Of course, we still have to verify that the the first table of the outside sequence has the same record ad the update query inside the foreach i.e. A.

We should probably also get @fwbrasil's opinion on this.

deusaquilus commented 5 years ago

It's interesting to note that the equivalent of this kind of update query is INSERT INTO. For instance:

liftQuery(people)
  .join(query[Address]).on(_.id == _.ownerFk).filter { case (p, a) => a.state == "CA" }
  .foreach { case (p, a) => query[Person].update(_.yearsResidency = a.years) }

Could become:

UPDATE People AS p SET (status = a.yearsResidence)
FROM Address a
WHERE a.id == p.ownerFk

Which is really an optimization of:

UPDATE People SET (status = sub.yearsResidence)      --TODO Need to add an alias if we add RETURNING support
FROM (
  SELECT p.name, p.age, a. ownerFk, a.street, a.yearsResidence
  FROM Person p
  JOIN Address a on p.id = a.ownerFk
)

If the case class representing this was:

case class SqlJoinedAction(assignments: List[Assignment], from: FromContext)
// or maybe from: List[FromContext] // I'm not sure yet

Then we can have a UnfurlJoinedUpdate which would go from the latter back to the former (similar to how ApplyMap works which I think should actually be called UnfurlMap or InvertMap).

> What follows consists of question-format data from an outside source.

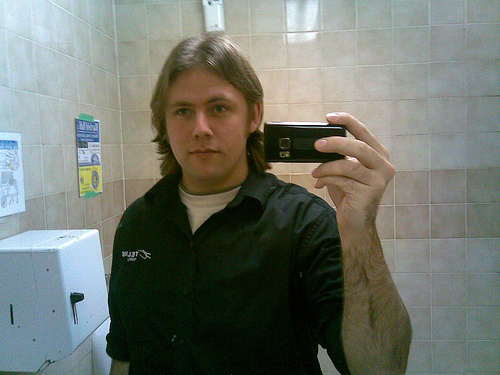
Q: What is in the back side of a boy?
A: Box.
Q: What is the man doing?
A: Taking selfie.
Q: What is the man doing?
A: Taking selfie.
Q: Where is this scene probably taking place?
A: Restroom.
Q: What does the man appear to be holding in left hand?
A: Cell phone.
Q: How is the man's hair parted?
A: In the middle.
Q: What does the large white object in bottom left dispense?
A: Paper towels.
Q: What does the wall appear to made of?
A: Ceramic tile.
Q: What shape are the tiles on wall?
A: Square.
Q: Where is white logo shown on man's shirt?
A: Right front side.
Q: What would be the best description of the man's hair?
A: Dark blond.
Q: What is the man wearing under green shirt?
A: White shirt.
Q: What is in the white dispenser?
A: Paper towels.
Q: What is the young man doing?
A: Taking a selfie.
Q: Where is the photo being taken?
A: In the bathroom.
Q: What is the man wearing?
A: Black shirt.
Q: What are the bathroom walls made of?
A: Square tiles.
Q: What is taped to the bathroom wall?
A: Papersl.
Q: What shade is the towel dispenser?
A: White;.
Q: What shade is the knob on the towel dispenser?
A: Black.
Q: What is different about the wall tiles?
A: Two different colors.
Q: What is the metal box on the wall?
A: A paper towel dispenser.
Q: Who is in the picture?
A: A young man.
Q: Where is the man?
A: In front of a bathroom mirror.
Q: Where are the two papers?
A: On the wall.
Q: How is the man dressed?
A: He is wearing a black buttoned down shirt.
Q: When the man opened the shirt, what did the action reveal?
A: A white t-shirt.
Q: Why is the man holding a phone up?
A: The man intends to take a selfie.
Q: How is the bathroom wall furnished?
A: It is covered with tiles.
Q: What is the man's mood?
A: He seems somber, as he is not smiling.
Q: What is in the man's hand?
A: A cell phone.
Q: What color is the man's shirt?
A: Black.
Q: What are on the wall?
A: Tiles.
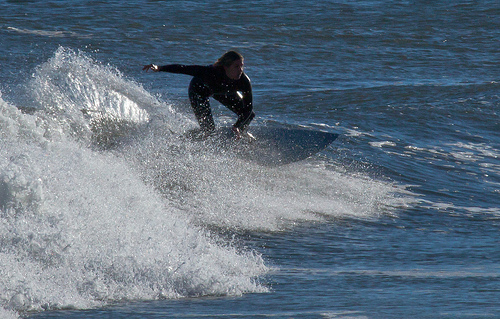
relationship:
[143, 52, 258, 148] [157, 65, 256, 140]
person wearing suit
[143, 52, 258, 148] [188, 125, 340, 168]
person on surboard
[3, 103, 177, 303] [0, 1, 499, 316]
wave in water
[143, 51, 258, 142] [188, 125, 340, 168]
person on surboard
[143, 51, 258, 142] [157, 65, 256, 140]
person wears suit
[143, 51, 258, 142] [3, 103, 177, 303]
person ride wave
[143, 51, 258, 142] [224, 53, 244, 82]
person has face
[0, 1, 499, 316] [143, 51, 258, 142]
water behind person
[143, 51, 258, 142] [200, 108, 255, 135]
person has knees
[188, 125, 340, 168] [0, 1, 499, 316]
surboard in water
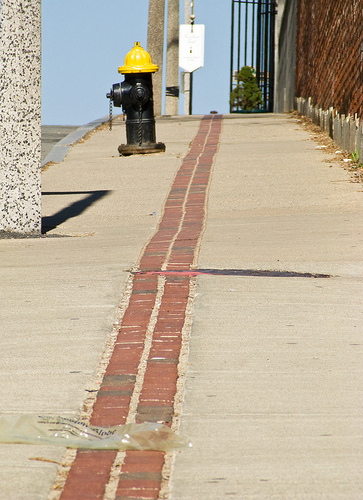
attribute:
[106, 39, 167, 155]
hydrant — black, yellow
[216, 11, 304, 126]
fence — black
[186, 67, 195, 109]
pole — black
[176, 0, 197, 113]
poles — wooden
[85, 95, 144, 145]
chains — black 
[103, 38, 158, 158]
hydrant — black, yellow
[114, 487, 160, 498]
brick — red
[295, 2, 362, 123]
wall — brick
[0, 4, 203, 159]
poles — grey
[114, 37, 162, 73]
top — yellow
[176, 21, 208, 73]
sign — white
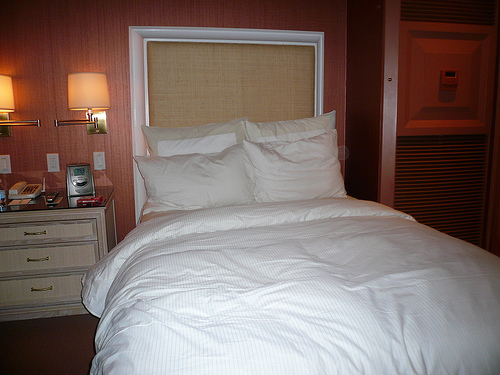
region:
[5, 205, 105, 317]
a white dresser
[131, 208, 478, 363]
a white blanket on the bed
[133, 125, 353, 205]
pillows on the bed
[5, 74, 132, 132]
lamps on the wall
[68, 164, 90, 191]
an alarm clock on the table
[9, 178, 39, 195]
a white telephone on the table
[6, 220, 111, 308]
the drawers of the desk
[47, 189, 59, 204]
a remote on the table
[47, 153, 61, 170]
an electrical socket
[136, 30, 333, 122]
the headboard of the bed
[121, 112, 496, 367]
the bed is made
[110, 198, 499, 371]
blanket on the bed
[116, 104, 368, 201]
pillows on the bed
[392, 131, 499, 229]
the vent beside the bed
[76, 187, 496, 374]
the blanket is white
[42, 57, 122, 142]
the light on the wall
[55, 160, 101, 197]
clock on the nightstand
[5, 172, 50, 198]
telephone on the nightstand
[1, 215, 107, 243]
drawer of the nightstand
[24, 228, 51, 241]
handle of the drawer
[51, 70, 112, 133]
the bedside lamp is on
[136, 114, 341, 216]
the pillow cases are white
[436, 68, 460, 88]
a temperature control panel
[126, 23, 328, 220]
the window is white framed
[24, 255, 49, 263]
metal drawer pulls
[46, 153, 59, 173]
electrical outlet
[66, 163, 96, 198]
the radio is silver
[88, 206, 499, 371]
white down comforter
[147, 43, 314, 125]
beige window dressing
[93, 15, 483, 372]
a large bed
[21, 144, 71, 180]
a white power outlet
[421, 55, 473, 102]
her is a thermostat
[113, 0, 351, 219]
a large headboard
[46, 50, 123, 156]
the lamp can extend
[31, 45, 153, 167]
the lamp folds in and out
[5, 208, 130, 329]
here are some drawers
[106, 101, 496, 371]
the bedding is white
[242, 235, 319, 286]
the bed is made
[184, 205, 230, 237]
the blanket is folded down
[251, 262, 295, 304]
the blanket is white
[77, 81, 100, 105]
the light is on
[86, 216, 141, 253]
the dresser is by the bed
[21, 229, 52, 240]
the handle is gold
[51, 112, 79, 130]
the light is hooked to the wall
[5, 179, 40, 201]
a white corded telephone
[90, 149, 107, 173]
a white light switch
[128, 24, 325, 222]
a window with a white colored trim and shade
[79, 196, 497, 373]
a white wrinkled comforter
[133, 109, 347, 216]
four white colored pillows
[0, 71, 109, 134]
two lamps attached to the wall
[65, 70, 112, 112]
an illuminated lamp shade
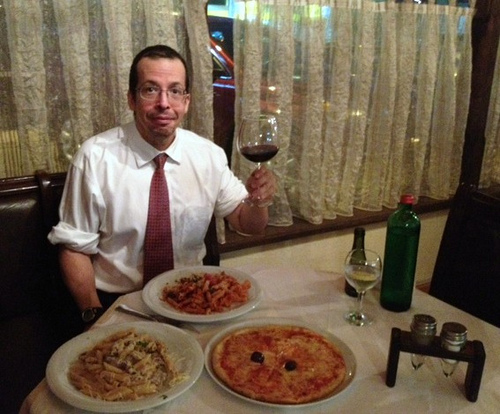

Now say that you do insert in the above query as opposed to update:

liftQuery(people)
  .join(query[Address]).on(_.id == _.ownerFk).filter { case (p, a) => a.state == "CA" }
  .foreach { case (p, a) => query[Person].insert(_.name = "Anonymous", _.yearsResidency = a.years) }

This should be INSERT INTO:

INSERT INTO People /*AS pi */ VALUES (name, status)      -- TODO Add synonym here if it's a RETURNING case
SELECT ('Anonymous', a.yearsResidence)
FROM People p
JOIN Address a ON a.id == p.ownerFk

Unfortunately this latter case is impossible to simplify since even if we had the alias pi, we still wound't be able to constrain address records on it in the WHERE/JOIN clause above.